The afternoon also widened the definition of workplace performance. Sound, sensory experience and psychological regulation were framed as critical but often under-measured factors. Marcus from Moodsonic argued that sound strategy belongs in the brief before the complaints arrive. Noise is not just a decibel issue; speech, predictability, control and context all shape whether sound supports or undermines work. Adaptive soundscapes, sensor data and multi-sensory design can help create environments that support focus, privacy, restoration and experience.
Darren Fleming took the wellbeing conversation further, arguing that a beautiful workplace only becomes a multiplier when people are regulated enough to use it well. Burnout, distraction and exhaustion cannot be solved through space alone. His model of flow, force, forgotten and flashback gave the audience a language for the cognitive loops that drain energy and reduce productivity. The implication for workplace leaders is significant: performance depends not only on the environment, but on people’s ability to manage attention, nervous system load and the internal friction that prevents deep work.

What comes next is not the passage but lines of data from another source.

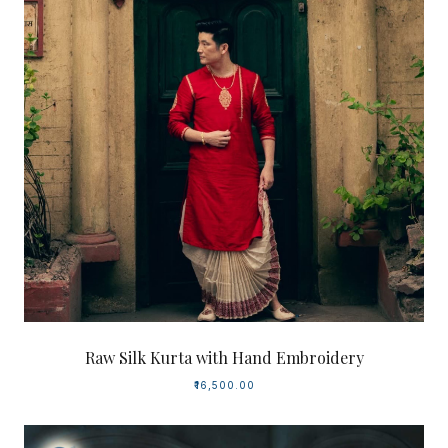
Raw Silk Kurta with Hand Embroidery
₹16,500.00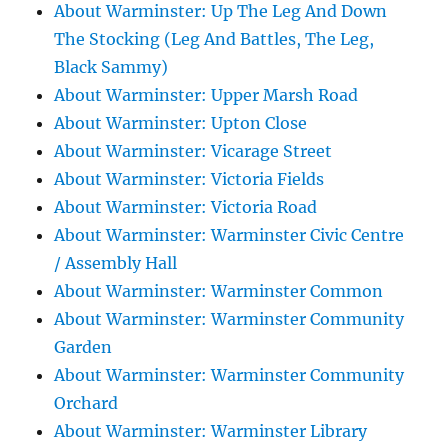
About Warminster: Up The Leg And Down
The Stocking (Leg And Battles, The Leg,
Black Sammy)
About Warminster: Upper Marsh Road
About Warminster: Upton Close
About Warminster: Vicarage Street
About Warminster: Victoria Fields
About Warminster: Victoria Road
About Warminster: Warminster Civic Centre
/ Assembly Hall
About Warminster: Warminster Common
About Warminster: Warminster Community
Garden
About Warminster: Warminster Community
Orchard
About Warminster: Warminster Library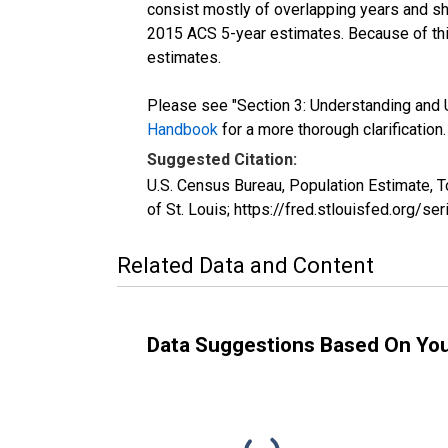
consist mostly of overlapping years and 
2015 ACS 5-year estimates. Because of thi
estimates.
Please see "Section 3: Understanding and U
Handbook
for a more thorough clarification.
Suggested Citation:
U.S. Census Bureau, Population Estimate, 
of St. Louis; https://fred.stlouisfed.org
Related Data and Content
Data Suggestions Based On Yo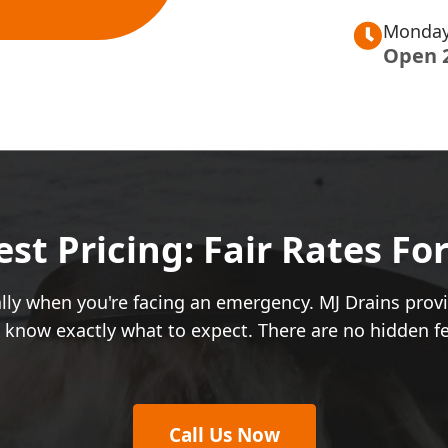
Monday
Open 
t Pricing: Fair Rates Fo
ially when you're facing an emergency. MJ Drains pro
u know exactly what to expect. There are no hidden f
Call Us Now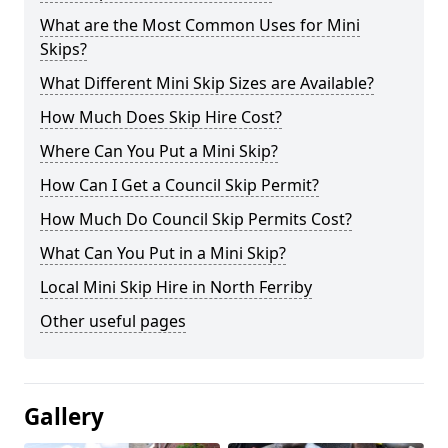
What are the Most Common Uses for Mini
Skips?
What Different Mini Skip Sizes are Available?
How Much Does Skip Hire Cost?
Where Can You Put a Mini Skip?
How Can I Get a Council Skip Permit?
How Much Do Council Skip Permits Cost?
What Can You Put in a Mini Skip?
Local Mini Skip Hire in North Ferriby
Other useful pages
Gallery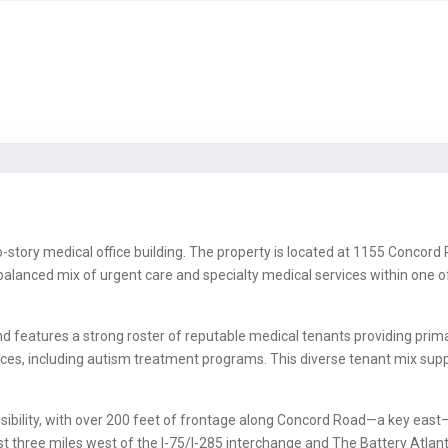
story medical office building. The property is located at 1155 Concord Ro
-balanced mix of urgent care and specialty medical services within one 
 features a strong roster of reputable medical tenants providing primary
rvices, including autism treatment programs. This diverse tenant mix s
isibility, with over 200 feet of frontage along Concord Road—a key eas
just three miles west of the I-75/I-285 interchange and The Battery Atl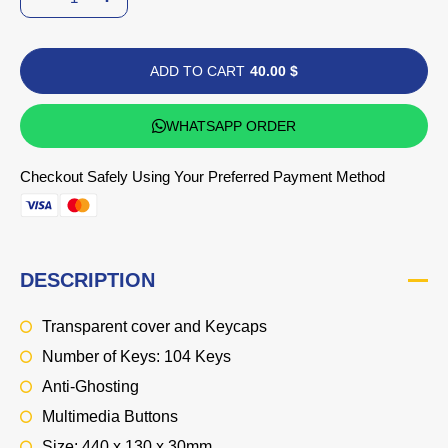
ADD TO CART
40.00 $
WHATSAPP ORDER
Checkout Safely Using Your Preferred Payment Method
DESCRIPTION
Transparent cover and Keycaps
Number of Keys: 104 Keys
Anti-Ghosting
Multimedia Buttons
Size: 440 x 130 x 30mm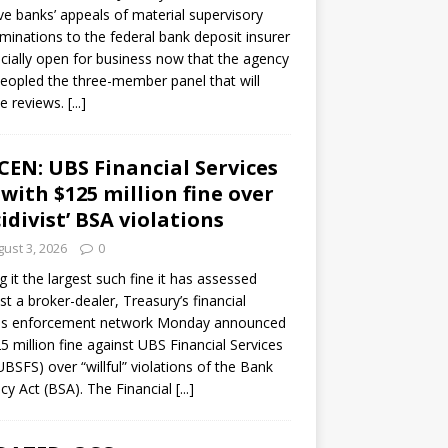
ve banks’ appeals of material supervisory
minations to the federal bank deposit insurer
ficially open for business now that the agency
eopled the three-member panel that will
e reviews.
[...]
CEN: UBS Financial Services
 with $125 million fine over
cidivist’ BSA violations
ust 3, 2026
0
ng it the largest such fine it has assessed
st a broker-dealer, Treasury’s financial
es enforcement network Monday announced
5 million fine against UBS Financial Services
(UBSFS) over “willful” violations of the Bank
cy Act (BSA). The Financial
[...]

White Fox offered a very different case study: a bold, brand-led headquarters designed for a fast-growing, predominantly Gen Z workforce. Its 13,000 sq m workplace was created not simply because the company had outgrown its previous buildings, but because it wanted to signal its next stage of growth, attract global talent and create a place where people could build careers. The company remains five days in the office, not through mandate alone but by designing a workplace people want to be part of. A gym, sauna, café, auditorium, wellness room, social spaces and highly branded environments all support a culture that is energetic, connected and intentionally non-hierarchical.
Yet the White Fox story also carried a broader lesson: an environment does not create culture by itself, people do.

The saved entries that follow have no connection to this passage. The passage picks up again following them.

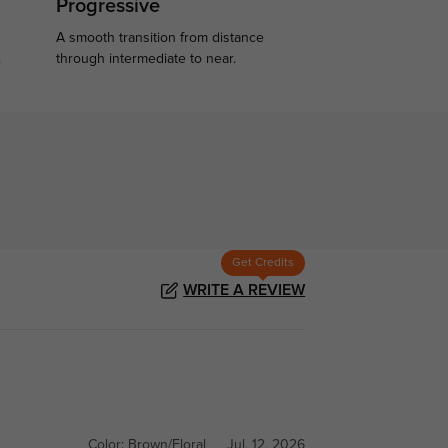
Progressive
A smooth transition from distance
.
through intermediate to near.
Get Credits
WRITE A REVIEW
Color:
Brown/Floral
Jul, 12, 2026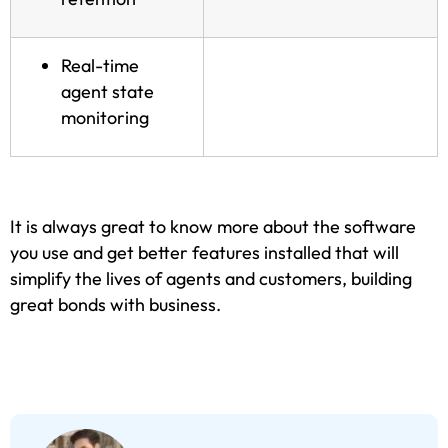
Real-time
agent state
monitoring
It is always great to know more about the software
you use and get better features installed that will
simplify the lives of agents and customers, building
great bonds with business.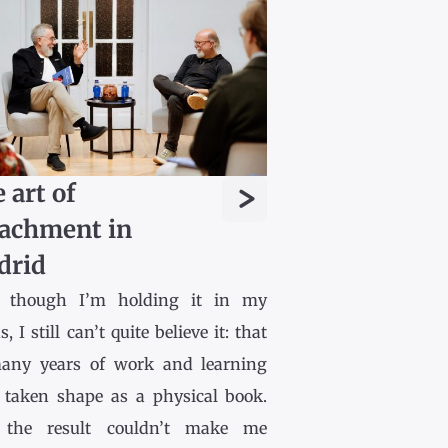
>
 art of
achment in
drid
 though I’m holding it in my
, I still can’t quite believe it: that
any years of work and learning
 taken shape as a physical book.
the result couldn’t make me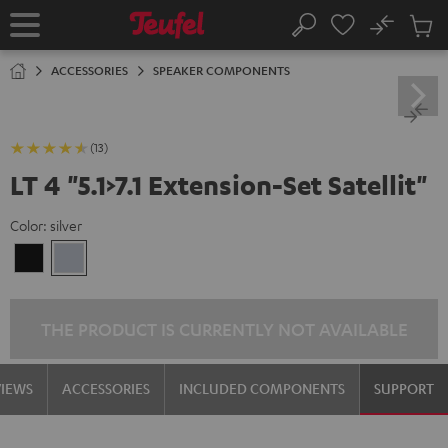
KIP TO
No
ONTENT
Sub
Home
Search
Cart
items
ACCESSORIES
SPEAKER COMPONENTS
(13)
LT 4 "5.1>7.1 Extension-Set Satellit"
Color:
silver
Black
silver
THE PRODUCT IS CURRENTLY NOT AVAILABLE
VIEWS
ACCESSORIES
INCLUDED COMPONENTS
SUPPORT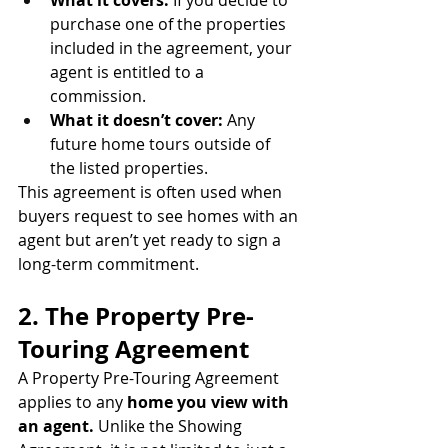
purchase one of the properties 
included in the agreement, your 
agent is entitled to a 
commission.
What it doesn’t cover:
 Any 
future home tours outside of 
the listed properties.
This agreement is often used when 
buyers request to see homes with an 
agent but aren’t yet ready to sign a 
long-term commitment.
2. The Property Pre-
Touring Agreement
A Property Pre-Touring Agreement 
applies to any 
home you view with 
an agent.
 Unlike the Showing 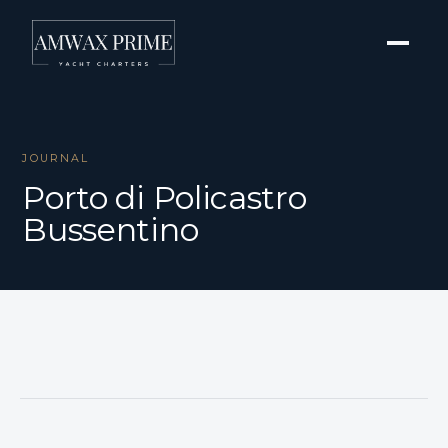
JOURNAL
Porto di Policastro
Bussentino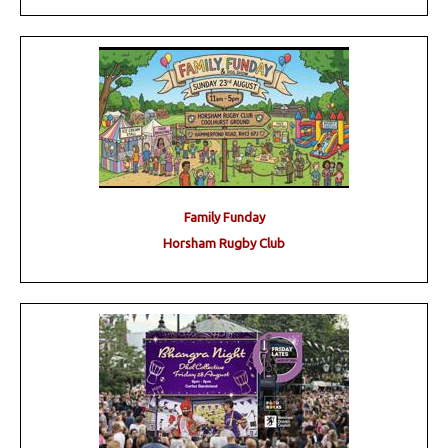
Family Funday
Horsham Rugby Club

The workplace can amplify culture, but leadership, rituals, communication and shared experiences bring it to life. Initiatives such as house colours, monthly events, book clubs, run clubs and team activities help ensure the building is not just impressive, but actively used.
The final panel returned to the workplace planning cycle. The post-pandemic pause is ending. Lease events are arriving. Organisations are again making long-term decisions, but in a world that is moving too quickly for static answers. EY, Pinterest and Gensler discussed the need for workplaces that can be checked, evaluated and reconfigured over time. A space built today cannot assume one fixed pattern of work for the next decade. It needs feedback loops, flexible infrastructure and the ability to evolve as density, behaviours, technology and expectations change.
By the end of the day, the answer to the opening question was clearer. The workplace must prove that it is worth the commute, worth the cost and the effort of change. It has to support focus and collaboration, culture and inclusion, data and intuition, technology and human connection. And it must be measurable, but not reductive, flexible, but not generic and experiential, but not superficial. Above all, it has to be intentional.
The office is no longer a default setting for work. It is a strategic tool whose value must be designed, evidenced, managed and renewed.